Rizzo, M. (2020). An Obscure Form of Protest: Politicized Pleasure, Gay Liberation and Hair: The American Tribal Love-Rock Musical. American Studies, 59(1), 5-26. https://journals.ku.edu/amsj/article/view/4997

Abstract

In the late 1960s and early 1970s, gay liberation activists and the gay press repeatedly praised the Broadway musical Hair: The American Tribal Love-Rock Musical for its radical presentation of homosexuality and bisexuality as joyful rather than tragic. The underground press, however, excoriated it as an inauthentic commodification of the counterculture. Scholars of 1960s social movements have generally adopted the New Left’s framework in their own cultural analyses, often ignoring texts like musicals, which are correlated with gay male, female, and middle-class audiences for avant garde works with smaller audiences. Between 1968-1972, Hair was seen by approximately 20 million people worldwide, an extraordinary number that makes it important for scholarly analysis.

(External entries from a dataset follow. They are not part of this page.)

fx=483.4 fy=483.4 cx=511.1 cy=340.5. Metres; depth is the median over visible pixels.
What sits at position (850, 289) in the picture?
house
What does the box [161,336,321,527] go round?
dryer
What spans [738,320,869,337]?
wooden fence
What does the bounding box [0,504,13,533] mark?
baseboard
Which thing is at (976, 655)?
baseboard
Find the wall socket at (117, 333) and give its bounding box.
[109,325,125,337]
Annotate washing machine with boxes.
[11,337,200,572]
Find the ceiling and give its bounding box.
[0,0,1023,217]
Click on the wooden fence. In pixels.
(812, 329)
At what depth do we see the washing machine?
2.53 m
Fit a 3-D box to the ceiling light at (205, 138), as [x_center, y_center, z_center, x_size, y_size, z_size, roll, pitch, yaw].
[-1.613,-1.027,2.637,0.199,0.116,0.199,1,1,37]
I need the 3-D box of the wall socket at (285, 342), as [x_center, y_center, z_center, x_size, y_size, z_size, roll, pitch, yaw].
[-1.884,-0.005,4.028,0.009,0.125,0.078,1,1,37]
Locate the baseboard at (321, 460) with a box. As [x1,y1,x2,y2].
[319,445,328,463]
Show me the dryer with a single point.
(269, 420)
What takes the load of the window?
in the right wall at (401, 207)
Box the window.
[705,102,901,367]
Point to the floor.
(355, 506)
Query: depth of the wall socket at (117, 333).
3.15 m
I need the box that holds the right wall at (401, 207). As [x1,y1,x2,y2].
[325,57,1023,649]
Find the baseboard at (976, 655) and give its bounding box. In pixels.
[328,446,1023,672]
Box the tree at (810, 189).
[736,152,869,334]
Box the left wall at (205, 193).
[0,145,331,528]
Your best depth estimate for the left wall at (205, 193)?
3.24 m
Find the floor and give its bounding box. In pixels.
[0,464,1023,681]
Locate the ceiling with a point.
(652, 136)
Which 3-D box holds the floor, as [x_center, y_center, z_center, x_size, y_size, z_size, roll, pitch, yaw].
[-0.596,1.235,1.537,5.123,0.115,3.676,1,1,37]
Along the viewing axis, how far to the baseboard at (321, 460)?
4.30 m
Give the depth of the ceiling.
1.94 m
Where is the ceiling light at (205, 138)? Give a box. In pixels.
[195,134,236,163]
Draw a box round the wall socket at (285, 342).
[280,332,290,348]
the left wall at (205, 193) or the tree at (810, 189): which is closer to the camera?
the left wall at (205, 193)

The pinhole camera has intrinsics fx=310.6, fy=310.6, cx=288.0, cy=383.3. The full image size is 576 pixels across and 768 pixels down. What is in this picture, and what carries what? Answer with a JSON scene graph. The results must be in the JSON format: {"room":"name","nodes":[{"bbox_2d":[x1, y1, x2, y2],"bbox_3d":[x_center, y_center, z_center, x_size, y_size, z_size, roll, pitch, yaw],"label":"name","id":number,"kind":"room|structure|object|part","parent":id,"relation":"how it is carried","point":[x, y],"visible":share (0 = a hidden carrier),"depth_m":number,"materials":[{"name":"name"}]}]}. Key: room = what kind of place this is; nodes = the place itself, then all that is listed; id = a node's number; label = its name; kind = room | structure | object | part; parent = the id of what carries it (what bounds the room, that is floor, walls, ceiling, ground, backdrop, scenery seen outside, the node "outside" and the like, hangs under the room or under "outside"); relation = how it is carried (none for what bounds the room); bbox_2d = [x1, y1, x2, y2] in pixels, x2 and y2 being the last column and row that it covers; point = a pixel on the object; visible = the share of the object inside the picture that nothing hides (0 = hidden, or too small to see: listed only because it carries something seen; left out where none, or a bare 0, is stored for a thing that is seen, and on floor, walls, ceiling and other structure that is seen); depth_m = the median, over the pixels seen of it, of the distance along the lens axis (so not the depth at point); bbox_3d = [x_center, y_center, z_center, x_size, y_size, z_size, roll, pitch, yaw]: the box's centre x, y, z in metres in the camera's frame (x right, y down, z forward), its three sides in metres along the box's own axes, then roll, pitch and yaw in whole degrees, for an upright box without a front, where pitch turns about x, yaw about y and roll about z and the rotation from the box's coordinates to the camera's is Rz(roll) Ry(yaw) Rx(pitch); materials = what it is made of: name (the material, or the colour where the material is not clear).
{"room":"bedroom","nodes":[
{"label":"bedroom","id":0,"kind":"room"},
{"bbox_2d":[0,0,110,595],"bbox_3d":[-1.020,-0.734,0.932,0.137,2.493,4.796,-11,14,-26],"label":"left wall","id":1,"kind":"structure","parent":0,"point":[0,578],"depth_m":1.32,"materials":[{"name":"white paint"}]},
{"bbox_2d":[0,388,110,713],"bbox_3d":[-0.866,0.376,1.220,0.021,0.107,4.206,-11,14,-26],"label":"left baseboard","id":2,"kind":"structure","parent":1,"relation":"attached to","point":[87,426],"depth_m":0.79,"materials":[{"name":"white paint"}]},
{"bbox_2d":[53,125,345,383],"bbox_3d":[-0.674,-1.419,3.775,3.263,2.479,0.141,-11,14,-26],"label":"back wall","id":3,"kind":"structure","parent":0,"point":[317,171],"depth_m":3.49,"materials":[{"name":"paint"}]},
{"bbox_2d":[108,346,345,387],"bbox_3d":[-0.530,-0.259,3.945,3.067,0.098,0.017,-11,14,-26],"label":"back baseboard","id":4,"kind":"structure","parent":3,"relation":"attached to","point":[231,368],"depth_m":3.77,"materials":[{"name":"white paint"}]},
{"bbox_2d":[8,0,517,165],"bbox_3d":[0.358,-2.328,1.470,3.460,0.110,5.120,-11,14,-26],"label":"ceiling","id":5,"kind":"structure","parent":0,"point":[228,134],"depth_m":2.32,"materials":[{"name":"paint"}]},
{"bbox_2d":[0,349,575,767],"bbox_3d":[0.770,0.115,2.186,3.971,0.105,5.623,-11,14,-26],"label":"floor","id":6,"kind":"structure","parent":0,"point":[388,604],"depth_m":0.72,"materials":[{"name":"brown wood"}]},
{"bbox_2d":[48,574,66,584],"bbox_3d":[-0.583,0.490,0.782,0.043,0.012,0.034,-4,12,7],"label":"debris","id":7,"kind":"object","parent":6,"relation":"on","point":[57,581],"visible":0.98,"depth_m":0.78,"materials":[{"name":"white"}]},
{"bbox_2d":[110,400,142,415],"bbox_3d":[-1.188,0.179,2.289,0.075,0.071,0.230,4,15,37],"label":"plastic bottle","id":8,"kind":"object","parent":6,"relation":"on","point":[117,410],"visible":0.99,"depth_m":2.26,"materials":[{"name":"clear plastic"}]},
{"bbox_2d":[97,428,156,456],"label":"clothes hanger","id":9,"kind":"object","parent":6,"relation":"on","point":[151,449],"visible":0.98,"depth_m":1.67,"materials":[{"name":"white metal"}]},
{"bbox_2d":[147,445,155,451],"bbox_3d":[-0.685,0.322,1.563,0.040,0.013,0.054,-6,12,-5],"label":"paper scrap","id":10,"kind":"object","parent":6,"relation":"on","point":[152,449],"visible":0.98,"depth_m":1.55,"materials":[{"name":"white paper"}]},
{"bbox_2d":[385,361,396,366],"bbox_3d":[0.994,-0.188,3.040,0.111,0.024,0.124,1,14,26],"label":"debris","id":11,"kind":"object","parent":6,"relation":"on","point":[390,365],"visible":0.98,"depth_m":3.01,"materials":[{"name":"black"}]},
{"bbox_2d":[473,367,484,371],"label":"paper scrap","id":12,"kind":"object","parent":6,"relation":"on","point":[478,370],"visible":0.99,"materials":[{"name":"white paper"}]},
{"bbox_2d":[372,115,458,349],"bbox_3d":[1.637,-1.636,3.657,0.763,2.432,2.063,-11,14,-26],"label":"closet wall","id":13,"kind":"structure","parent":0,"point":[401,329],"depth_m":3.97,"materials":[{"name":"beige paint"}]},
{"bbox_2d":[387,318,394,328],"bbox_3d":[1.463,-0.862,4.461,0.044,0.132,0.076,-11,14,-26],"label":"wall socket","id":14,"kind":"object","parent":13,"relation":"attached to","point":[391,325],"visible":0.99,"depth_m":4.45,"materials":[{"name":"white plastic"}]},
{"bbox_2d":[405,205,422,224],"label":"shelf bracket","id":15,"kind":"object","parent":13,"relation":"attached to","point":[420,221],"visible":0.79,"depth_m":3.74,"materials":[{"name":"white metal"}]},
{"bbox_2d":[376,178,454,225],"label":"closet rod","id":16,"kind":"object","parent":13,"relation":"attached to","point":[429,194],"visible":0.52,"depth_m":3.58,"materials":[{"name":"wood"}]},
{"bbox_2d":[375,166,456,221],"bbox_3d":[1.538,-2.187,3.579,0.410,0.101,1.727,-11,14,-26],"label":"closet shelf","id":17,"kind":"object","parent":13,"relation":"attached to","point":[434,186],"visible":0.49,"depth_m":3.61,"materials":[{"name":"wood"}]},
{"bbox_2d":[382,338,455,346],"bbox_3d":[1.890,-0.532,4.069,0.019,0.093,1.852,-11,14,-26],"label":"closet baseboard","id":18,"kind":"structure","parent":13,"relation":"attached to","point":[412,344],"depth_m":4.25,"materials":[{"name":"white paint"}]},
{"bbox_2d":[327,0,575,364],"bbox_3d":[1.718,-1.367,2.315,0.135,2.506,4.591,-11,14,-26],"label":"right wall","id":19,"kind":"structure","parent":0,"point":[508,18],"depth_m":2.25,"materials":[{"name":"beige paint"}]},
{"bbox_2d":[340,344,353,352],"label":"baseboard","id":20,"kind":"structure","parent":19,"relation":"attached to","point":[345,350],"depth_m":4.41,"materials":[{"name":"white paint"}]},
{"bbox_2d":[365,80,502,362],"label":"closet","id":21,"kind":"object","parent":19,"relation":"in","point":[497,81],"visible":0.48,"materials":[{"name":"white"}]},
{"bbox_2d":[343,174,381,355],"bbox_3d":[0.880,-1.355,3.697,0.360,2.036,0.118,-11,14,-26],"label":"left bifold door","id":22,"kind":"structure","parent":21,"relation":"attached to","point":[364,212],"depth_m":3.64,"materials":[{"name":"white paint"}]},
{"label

Following from scholars like David Johnson, this essay argues that gay men in the 1960s and 70s ignored the question of authenticity that plagued the New Left and used mass consumer culture to construct their identities and communities. This essay recovers the relationship between gay liberation and Hair through extensive archival research and a layered methodology that reads Hair as a text and examines it from the perspective of gay audiences through reviews in the gay press. Hair’s touring companies meant that gay actors traveled the country, strengthening the sense of a national gay community. Finally, it also uncovers Hair’s role in gay liberation activism. Activists utilized Hair’s popularity and public free speech battles to garner greater visibility for their own movement.